Wartanusa.id – Langsa | Perusahaan Umum Daerah (Perumda) Air Minum Tirta Keumuneng Langsa diduga layangkan tagihan bodong kepada pelanggan.
Tagihan tersebut, layangkan kepada Syukri, salah seorang pelanggan PDAM yang beralamat di Menteng Indah Gampoeng Matang Seulimeng Kec Langsa Barat.
Kepada wartawan, Syukri menerangkan bahwa pada Jum’at (10/02/2023) Dia datangi beberapa petugas PDAM yang didampingi pihak keamanan menggunakan mobil berlambang PDAM menagih tunggakan pemakaian Air selama 22 bulan dengan jumlah biaya sebesar Rp 763 ribu.
“Saya terkejut saat mereka datangi dengan membawa surat tagihan dan melihat tunggakan pemakaian PDAM saya sampai 22 bulan,” ucap Syukri.
Saat melihat kertas tagihan yang diserahkan, Syukri kaget dan bingung, karena selama ini Ia mengaku sangat lancar membayar tagihan PDAM secara online.
Syukri menjelaskan bahwa dirinya sempat beradu mulut dengan petugas penagihan dari PDAM, karena setelah melihat Surat Pemutusan dari PDAM dengan nama Sukri AR ST, nomor pelanggan 05303 yang beralamat BTN Sungai Pauh sangat berbeda dengan nomor pelanggan dan alamat dirinya yaitu 05478 dan 03228 yang beralamat di Matang Seulimeng.
“Heran, data dan alamat beda kok bisa PDAM meminta tunggakan ke saya, apakah ini ada unsur kesengajaan atau memang petugas PDAM tidak becus bekerja,” ujar Syukri kesal.
“PDAM kan online, seharusnya data terkoneksi dong walau pembayaran yang dilakukan oleh konsumen bukan di loket PDAM. Seharusnya secara sistem kan data sama, kok bisa ditagihkan kepada konsumen yang berbeda. Ini kan bodong namanya,” geram Syukri.

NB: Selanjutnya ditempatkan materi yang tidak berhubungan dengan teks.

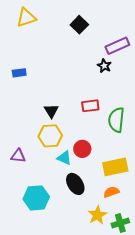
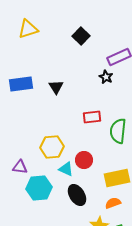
blue rectangle: (19, 73) -> (21, 84), size x1.6
black triangle: (51, 111) -> (56, 87), moved
cyan hexagon: (36, 198) -> (39, 188), moved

Syukri menambahkan, setelah petugas pulang, langsung menghubungi Call Centre PDAM Langsa yang tertera untuk klarifikasi atas tunggakan hampir 800 ribu yang ditagih kepada dirinya.
Pihak Call Centre yang dihubungi mengatakan bahwa nomor palanggan PDAM 05478 dan 03228 atas nama dirinya yang beralamat di Matang Seulimeng hanya baru masuk 2 bulan saja dan mereka juga bingung dengan data tagihan tersebut kenapa tagihan pelanggan dengan nomor 05303 yang beralamat di BTN Sungai Pauh an Sukri AR ST ditagih petugas kepada dirinya.
Namun, sampai hari ini Senin (13/02/2023) belum ada konfirmasi ulang atau pun permintaan maaf dari pihak PDAM terkait komplain saya dengan permasalah yang ada, karena masalah itu membuat malu saya sebagai pelanggan PDAM dan merupakan pencemaran nama baik.
“Saya mohon pada pihak PDAM untuk bekerja profesional dan semestinya PJ Walikota mengevaluasi Dirut PDAM Langsa karena ini berkaitan dengan pelayanan publik, jangan semakin hari semakin gak benar,” pinta Syukri mengakhiri.
Sementara itu, Dirut Perumda Air Minum Tirta Keumuneng Langsa, Azzahir SE dikonfirmasi wartanusa.id melalui whatsapp menyuruh menanyakan ke petugas.
“Besok tanya sama petugas,” jawabnya singkat.